Right. So the legislation should be to make available a class in positive parenting strategies that should be completed within X number of months after the birth of a child. make it free, and tie it to some sort of a tax credit as an incentive. Hell, even give people a $25 gift card to Babies R Us for diapers or whatever. (I'm not including adoption, because at least here, that is already required before you are approved).

Carrots will work better than the stick of Big Government if the goal is truly to get people to use alternatives to spanking. This smacks of Big Brother and just a sneaky way of increasing revenue--'spank your kid? pay the fine and we'll let you go' sort of idea. Handling parenting isn't the government's job, unless the child is a ward of the state. And we all know how well the states do handling the kids already in the system.:banghead

Kristen
04-06-2007, 08:10 AM
We had this discussion on 20ish a while ago, and since I already typed out what I think about this, I'm just going to copy and paste it here. Rewriting it seems a little silly. :p

For starters, I can't imagine how this would be enforced.

and just how far will it go? It's true that parents who lose their tempers with their children and yell at them do damage to said children...maybe we should have a law against that too? That way when a mom yells at her kid in the grocery store, we could call the police on her.

Do we prosecute someone who is morally opposed to spanking, but just loses it and spanks her child? or do we just prosecute those who hold a conviction that spanking is ok?

I came from a home where I was spanked(not beaten and not in anger) and judging by the adults I see around me in the world, I am pretty unusually well-adjusted. and I see many, many adults who weren't spanked as children who are messes because of their childhoods. I just don't think you can draw a line across the board and say all spankers are ruining their children for life...it's just not the case. Calm spanking(not "beating" or "punching"...heavens! I don't think it's ok to punch your children!) didn't make me or my sibilings violent or abusive, it didn't make us depressed, etc., etc. We're all happy, normal adults. I suppose it would have been better to send my parents to jail for parenting us as they did? Then we could have lived happily ever after in a foster home.

I am just so impressed that the woman sponsoring this a wealth of parenting experience from parenting her cat.

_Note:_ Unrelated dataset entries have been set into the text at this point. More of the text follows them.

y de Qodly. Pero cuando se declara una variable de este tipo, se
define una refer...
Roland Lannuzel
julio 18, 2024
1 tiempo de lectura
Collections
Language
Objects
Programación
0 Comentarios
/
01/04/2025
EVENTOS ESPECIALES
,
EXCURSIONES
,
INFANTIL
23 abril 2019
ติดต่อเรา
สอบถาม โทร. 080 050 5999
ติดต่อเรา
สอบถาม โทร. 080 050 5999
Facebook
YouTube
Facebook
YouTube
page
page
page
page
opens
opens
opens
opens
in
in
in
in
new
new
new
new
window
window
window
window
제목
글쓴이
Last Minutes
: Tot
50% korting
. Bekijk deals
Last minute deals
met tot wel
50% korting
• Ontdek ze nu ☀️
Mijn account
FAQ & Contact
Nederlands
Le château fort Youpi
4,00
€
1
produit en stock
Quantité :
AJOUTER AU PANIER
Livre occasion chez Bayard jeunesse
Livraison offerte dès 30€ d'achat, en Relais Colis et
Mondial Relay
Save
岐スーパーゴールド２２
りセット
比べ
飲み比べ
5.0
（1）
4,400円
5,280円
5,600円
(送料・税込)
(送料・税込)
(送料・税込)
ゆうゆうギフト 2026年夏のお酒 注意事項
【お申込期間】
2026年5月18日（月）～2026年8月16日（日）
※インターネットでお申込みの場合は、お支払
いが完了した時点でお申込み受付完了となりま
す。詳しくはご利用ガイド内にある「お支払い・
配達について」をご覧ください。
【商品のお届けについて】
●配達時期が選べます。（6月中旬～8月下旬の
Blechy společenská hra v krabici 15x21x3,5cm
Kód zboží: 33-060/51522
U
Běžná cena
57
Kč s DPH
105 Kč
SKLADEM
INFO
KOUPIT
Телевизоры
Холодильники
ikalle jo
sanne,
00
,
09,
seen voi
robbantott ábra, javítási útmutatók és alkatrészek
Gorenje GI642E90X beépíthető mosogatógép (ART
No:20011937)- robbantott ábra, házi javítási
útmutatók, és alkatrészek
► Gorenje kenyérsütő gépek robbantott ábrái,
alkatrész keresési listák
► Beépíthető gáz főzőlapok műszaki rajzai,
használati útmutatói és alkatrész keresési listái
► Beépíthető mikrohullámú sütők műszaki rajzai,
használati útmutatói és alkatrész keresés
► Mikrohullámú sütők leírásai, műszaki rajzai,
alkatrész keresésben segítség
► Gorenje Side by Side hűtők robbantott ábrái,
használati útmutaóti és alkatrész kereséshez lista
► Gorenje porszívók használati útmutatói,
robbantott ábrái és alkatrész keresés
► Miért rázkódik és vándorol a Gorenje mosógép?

Surely she knows what she's talking about!

One other thing, on the topic of, "where would this stop?"...I was thinking about Steve's childhood as compared to mine, and how our childhoods have affected us. Both of us were spanked, but very differently. Steve's parents spanked him when they snapped(which I think is a totally wrong way to spank) and they even did stuff like slapping him in the face when they got angry(which I also think is terrible to do. My parents would never in a million years have ever done that to me or my siblings).

Aside from that, though, many other things about the way they parented him have stuck with him. They way they derided him, they way they questioned his ability to do things, they way they purposely exasperated him, esp. as a teenager, etc, affect him still today. He has a hard time thinking that he is capable of doing things well because for so long, he was not encouraged. This actually has hurt him more than the inapppropriately administered spankings(which, again, I think were wrong). Are we going to make laws prosecuting parents who deride their children and give them an inferiority complex? Did the government fail Steve by not protecting him from his parents? My future sil also came from a home that has scarred her, and none of those scars came from spankings. It's all emotional stuff.

And like someone else said, there are ALREADY laws on the books making abuse illegal. Maybe we should work on enforcing those.

Jejune
04-06-2007, 08:17 AM
This was actually never proposed. She came up with the idea, and there was a lot of uproar, and it never was put on the floor. I have a lot of opinions on this particular lawmaker, but this isn't news, as the bill never actually was even voted on. The NPR story is from January.

Edited: Sorry, Polly, that sounded rude and curt. I wanted to add that if I sounded crabby, it's because I heard that Assemblywoman interviewed, and I hate how much she made California seem like a bunch of fruitcakes in one state.